На утренней поверке Мысри поднял руку и сказал, что просит направить его с рапортом к командиру. По какому вопросу? — спросил дежурный офицер. Дело это, ответил Мысри, личного характера, и он не может говорить об этом публично перед строем. Как ни настаивал офицер, Мысри не согласился добавить что-либо к сказанному. Офицер обещал занести все в журнал караульной службы и доложить командиру части. После поверки Мысри не знал, куда девать себя, все валилось у него из рук. Я хотел было выйти с ним из расположения части и посидеть в какой-нибудь кофейне, но продолжался рамадан, и мы оба постились. У меня были кое-какие дела, но я, видя состояние Мысри, решил не отпускать его от себя. Нервы его, в ожидании предстоящего разговора, были натянуты, как струна. Было десять часов утра. Доклад командиру части назначен на двенадцать. Но вскоре мы узнали, что командира части вызвали на срочное совещание в штаб округа, а потом он поедет в военно-медицинское управление. Никто не знал, вернется ли он сегодня в часть или отправится домой. Трудно описать отчаяние, охватившее Мысри, он был вне себя. Полно, успокаивал я его, один день ничего не решает, стоит ли так нервничать. Сегодня среда. Если командир не вернется в четверг, то уж в субботу обязательно будет тут. Но Мысри не унимался. Потом лишь я понял: у Мысри была редкой силы интуиция. В два часа дня командир еще не вернулся, и я решил, что он уже не появится в части. Но в шесть часов вечера мы вдруг увидели офицеров во главе с командиром части. Тут уж каждый почувствовал, предстоит нечто из ряда вон выходящее. Командный состав части немедленно был созван на совещание, и вскоре мы узнали: объявлена боевая готовность. Отпуска отменяются, весь личный состав должен находиться в расположении части, увольнения не разрешаются ни под каким предлогом. Эти меры не очень-то нас удивили. Было известно, что состоялся призыв резервистов, и они должны прибыть в часть. Время от времени резервистов призывали для прохождения военной подготовки. Но на этот раз они прибыли с полным боевым снаряжением. Затем последовал приказ подготовить госпиталь к немедленной отправке на фронт. И все же Мысри настоял, чтобы командир его принял. Разговор их длился лишь несколько минут. Мысри вышел из кабинета командира со счастливым видом. Ничего не сказав мне, он направился в свою палатку и стал укладывать вещи. На вопросы мои не отвечал. Мне пришлось хорошенько встряхнуть его, тут он наконец обратил на меня внимание.
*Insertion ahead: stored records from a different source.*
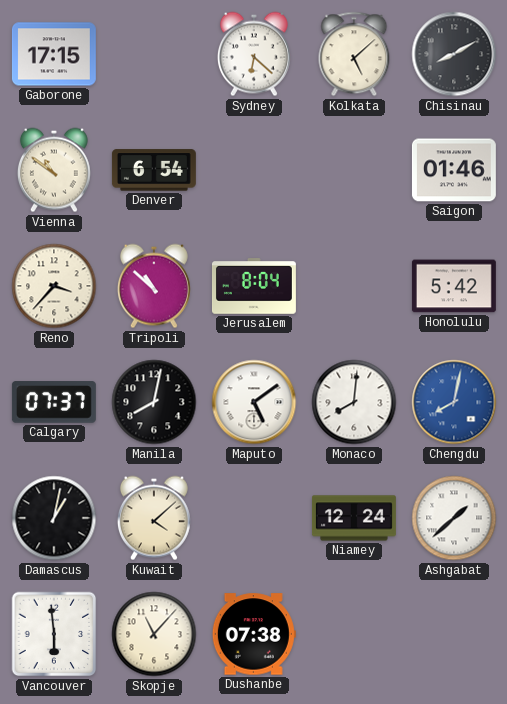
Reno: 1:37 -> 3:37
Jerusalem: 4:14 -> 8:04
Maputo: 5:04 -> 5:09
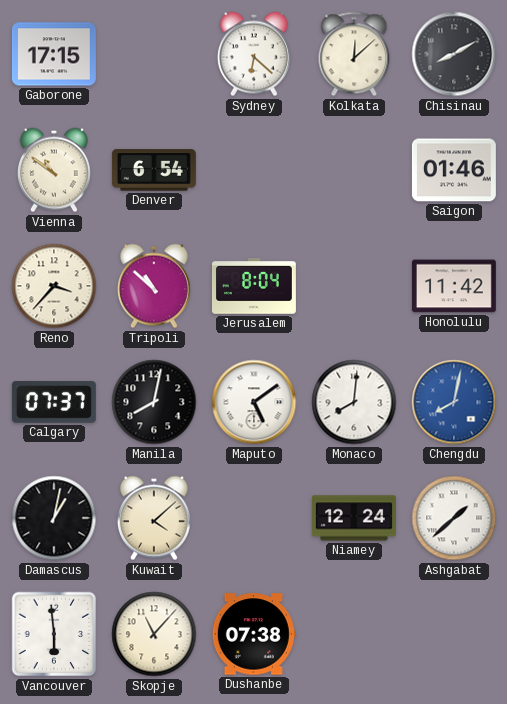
Kolkata: 5:08 -> 12:08
Honolulu: 5:42 -> 11:42
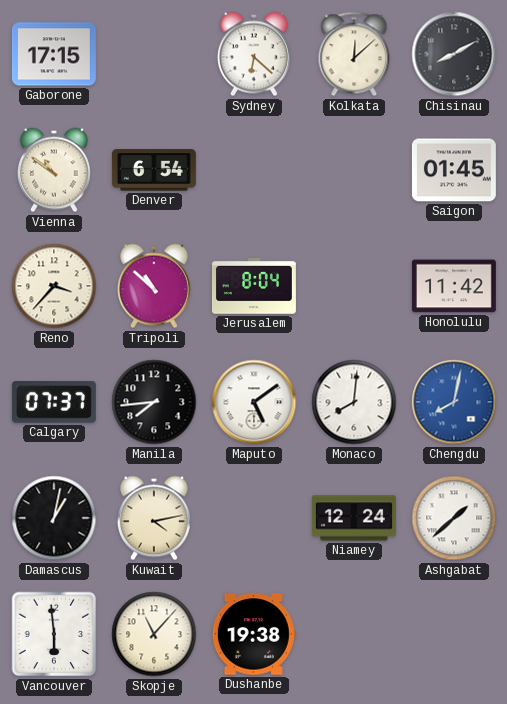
Saigon: 01:46 -> 01:45
Manila: 8:02 -> 7:44
Kuwait: 4:08 -> 4:13
Dushanbe: 07:38 -> 19:38
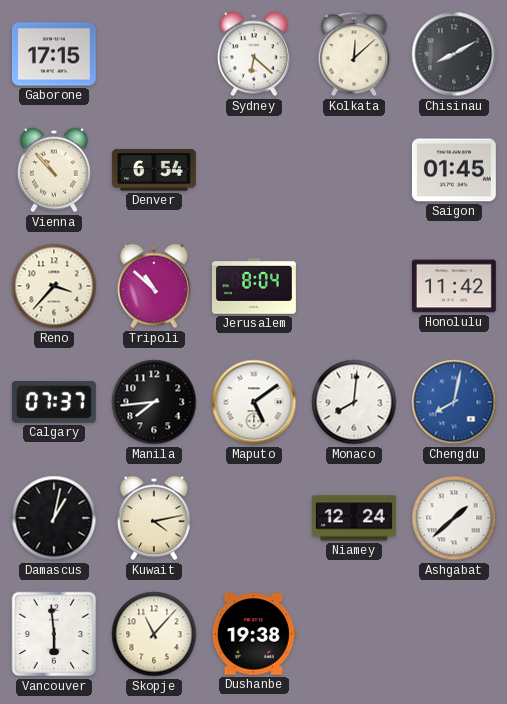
Vienna: 10:51 -> 10:53
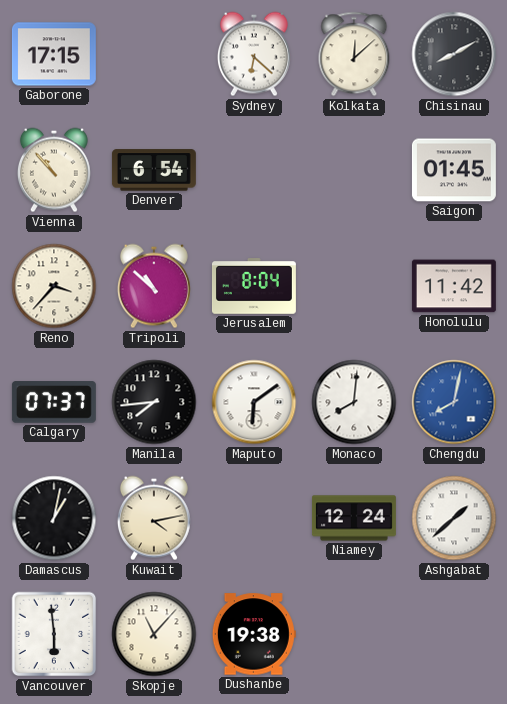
Maputo: 5:09 -> 6:09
— Что произошло в кабинете командира?
— Я еду на фронт.
— Но все же, как прошел разговор?
— Да никак. Я не стал ничего ему рассказывать, а попросил отправить меня как можно скорее на фронт.
— Ну, а твое дело?
— Какой может быть разговор о своих делах, когда начинается война.
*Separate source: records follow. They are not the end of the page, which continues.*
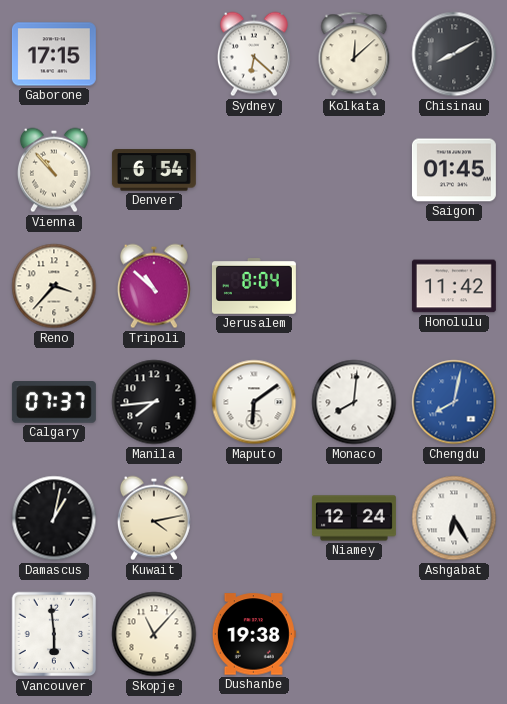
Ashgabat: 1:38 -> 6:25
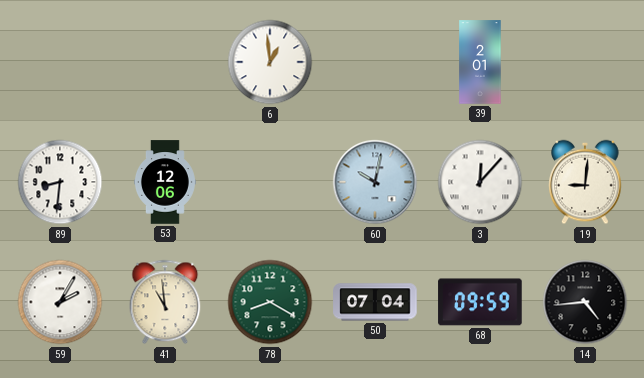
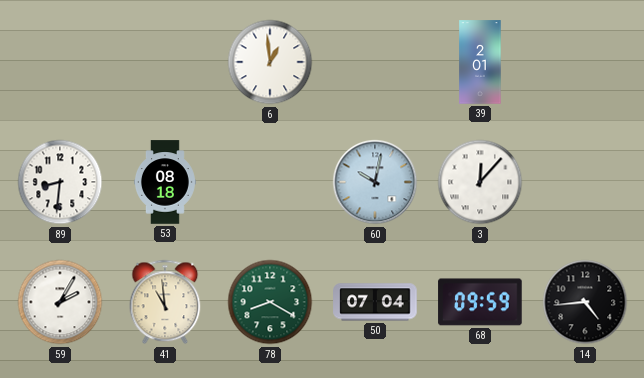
53: 12:06 -> 08:18
19: 9:01 -> none
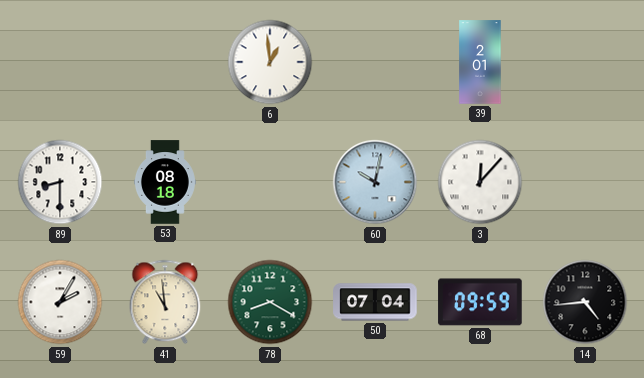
89: 8:31 -> 8:30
— Кто тебе сказал про войну?
— Я чувствую это.
— Да ведь боевая готовность объявлялась не раз, а никакой войны не было.
— Нет, этот случай особый.
— И все-таки, как же твое дело?
— Любое дело можно отложить на неделю, на месяцы, даже на годы, но откладывать освобождение наших земель больше нельзя.
Немного подумав, он добавил:
— Вот выполним первую часть нашей священной миссии — освободим землю, вернемся, а там уж решим и наши внутренние проблемы. Это будет вторая часть нашей миссии.
— Значит, ты ни словом не обмолвился о своем деле?
— Нет, не время сейчас.
— Если тебе неловко, хочешь, я возьму это на себя.